EXCERPTED PASSAGE:
2001 film by Yoon Jong-chan

Sorum is a 2001 South Korean horror film and the feature film debut of director Yoon Jong-chan. Starring Kim Myung-min and Jang Jin-young, it tells the story of a young taxi driver who moves into a dilapidated old apartment building, the site of a brutal tragedy thirty years earlier. The film has been nominated for and won several awards.

==Plot==
Looking for a fresh start, young taxi driver Yong-hyun (Kim Myung-min) moves into Apt. 504 of Migum Apartments, an aging tenement. As he unpacks, he is visited by a neighbor, Mr. Lee (Gi Ju-bong), a divorced writer. Hyun begins his night shift after stopping by a nearby store where another neighbor, Sun-yeong (Jang Jin-young), works.

The next day, his old friend visits, and Hyun asks him about Mee-jung, a woman who borrowed money in his name and fled. That night, Hyun spots Yeong on the way and offers her a ride home. Upon arrival, her abusive estranged husband barges into her apartment, assaults her, and leaves with her money. Hyun checks on Yeong and finds her on the rooftop, seemingly about to jump, but his presence stops her.

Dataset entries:

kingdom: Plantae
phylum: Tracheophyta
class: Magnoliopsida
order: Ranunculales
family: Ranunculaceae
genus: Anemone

TO DO:
A: Copy the passage about the film Sorum word for word, from "The next day, his" up to and including "presence stops her.".
B: Carry the passage about the film Sorum forward, starting right after its final sentence.
The lines above are separate from the passage about the film Sorum.

RESPONSES IN ORDER:
A:
The next day, his old friend visits, and Hyun asks him about Mee-jung, a woman who borrowed money in his name and fled. That night, Hyun spots Yeong on the way and offers her a ride home. Upon arrival, her abusive estranged husband barges into her apartment, assaults her, and leaves with her money. Hyun checks on Yeong and finds her on the rooftop, seemingly about to jump, but his presence stops her.

B:
Later, Yeong's friend Eun-soo (Jo An), a music teacher, visits her at work and mentions recurring dreams of her late boyfriend. The next day, Yeong and Soo run into Hyun at the theater. Hyun and Yeong visit nearby spots, where she reveals that Kwang-tae (Jin Tae-hyun), the previous tenant of his apartment and Soo's boyfriend, died there.

Returning from his shift, Hyun finds a hysterical Yeong—she has just killed her husband, who came back for more. Hyun buries his body in the mountains and tries to calm her. Later, they grow closer and become intimate. Yeong reveals she never divorced her husband, fearing loneliness after her mother's death and her father's mental decline before he left her.

While Hyun gets a haircut at the barbershop, Lee and the barber comment on a couple's photo on the wall, revealing that they lived in Hyun's apartment 30 years ago. The husband had an affair with a woman next door, murdered his wife, fled with the woman, and abandoned his infant son. Only after a stove fire broke out did they discover the woman's corpse and the nearly starved baby with a scorched back. Stunned, Hyun recalls his own unexplained birthmark, suspecting a connection.
Lee reveals to Hyun that Yeong has lost her child and that Kwang-tae came to the building for inspiration to write a novel. He recalls how Tae died in an unexplained fire, with flames consuming only his body while the rest of the room remained untouched. Lee believes the misfortunes in the building stem from the curse of the murdered mother.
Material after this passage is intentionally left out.